» What is expected: Name every file that the C++ header below pulls in with an #include directive.

··· Text passage ···

// Copyright (c) 2013, Kenton Varda <temporal@gmail.com>
// All rights reserved.
//
// Redistribution and use in source and binary forms, with or without
// modification, are permitted provided that the following conditions are met:
//
// 1. Redistributions of source code must retain the above copyright notice, this
// list of conditions and the following disclaimer.
// 2. Redistributions in binary form must reproduce the above copyright notice,
// this list of conditions and the following disclaimer in the documentation
// and/or other materials provided with the distribution.
//
// THIS SOFTWARE IS PROVIDED BY THE COPYRIGHT HOLDERS AND CONTRIBUTORS "AS IS" AND
// ANY EXPRESS OR IMPLIED WARRANTIES, INCLUDING, BUT NOT LIMITED TO, THE IMPLIED
// WARRANTIES OF MERCHANTABILITY AND FITNESS FOR A PARTICULAR PURPOSE ARE
// DISCLAIMED. IN NO EVENT SHALL THE COPYRIGHT OWNER OR CONTRIBUTORS BE LIABLE FOR
// ANY DIRECT, INDIRECT, INCIDENTAL, SPECIAL, EXEMPLARY, OR CONSEQUENTIAL DAMAGES
// (INCLUDING, BUT NOT LIMITED TO, PROCUREMENT OF SUBSTITUTE GOODS OR SERVICES;
// LOSS OF USE, DATA, OR PROFITS; OR BUSINESS INTERRUPTION) HOWEVER CAUSED AND
// ON ANY THEORY OF LIABILITY, WHETHER IN CONTRACT, STRICT LIABILITY, OR TORT
// (INCLUDING NEGLIGENCE OR OTHERWISE) ARISING IN ANY WAY OUT OF THE USE OF THIS
// SOFTWARE, EVEN IF ADVISED OF THE POSSIBILITY OF SUCH DAMAGE.
#ifndef KJ_ASYNC_IO_H_
#define KJ_ASYNC_IO_H_
#include "async.h"
#include "function.h"
#include "thread.h"
namespace kj {
class AsyncInputStream {
// Asynchronous equivalent of InputStream (from io.h).
public:
virtual Promise<size_t> read(void* buffer, size_t minBytes, size_t maxBytes) = 0;
virtual Promise<size_t> tryRead(void* buffer, size_t minBytes, size_t maxBytes) = 0;
Promise<void> read(void* buffer, size_t bytes);
};
class AsyncOutputStream {
// Asynchronous equivalent of OutputStream (from io.h).

··· Excerpted data ···

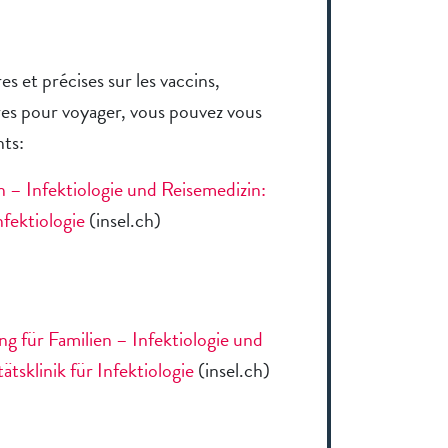
es et précises sur les vaccins,
es pour voyager, vous pouvez vous
nts:
 – Infektiologie und Reisemedizin:
nfektiologie
(insel.ch)
g für Familien – Infektiologie und
ätsklinik für Infektiologie
(insel.ch)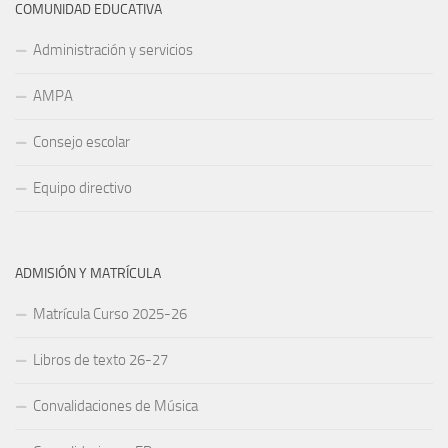
COMUNIDAD EDUCATIVA
Administración y servicios
AMPA
Consejo escolar
Equipo directivo
ADMISIÓN Y MATRÍCULA
Matrícula Curso 2025-26
Libros de texto 26-27
Convalidaciones de Música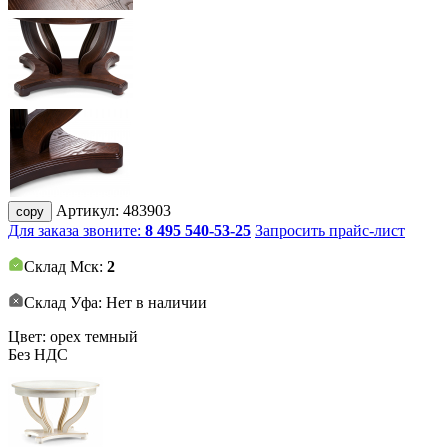
Артикул:
483903
copy
Для заказа звоните:
8 495 540-53-25
Запросить прайс-лист
Склад Мск:
2
Склад Уфа: Нет в наличии
Цвет: орех темный
Без НДС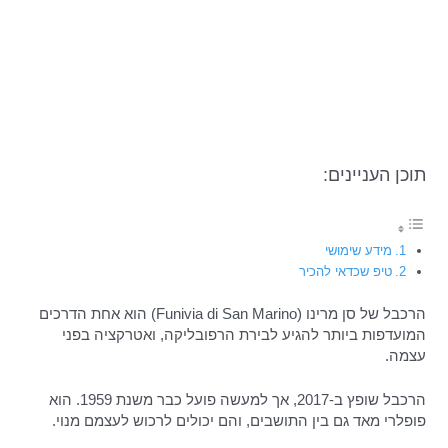
תוכן העניינים:
מידע שימושי
טיפ שכדאי להכיר
הרכבל של סן מרינו (Funivia di San Marino) הוא אחת הדרכים
המועדפות ביותר להגיע לבירת הרפובליקה, ואטרקציה בפני
עצמה.
הרכבל שופץ ב-2017, אך למעשה פועל כבר משנת 1959. הוא
פופלרי מאד גם בין התושבים, והם יכולים לרכוש לעצמם מנוי.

···

» Written response: async.h, function.h, thread.h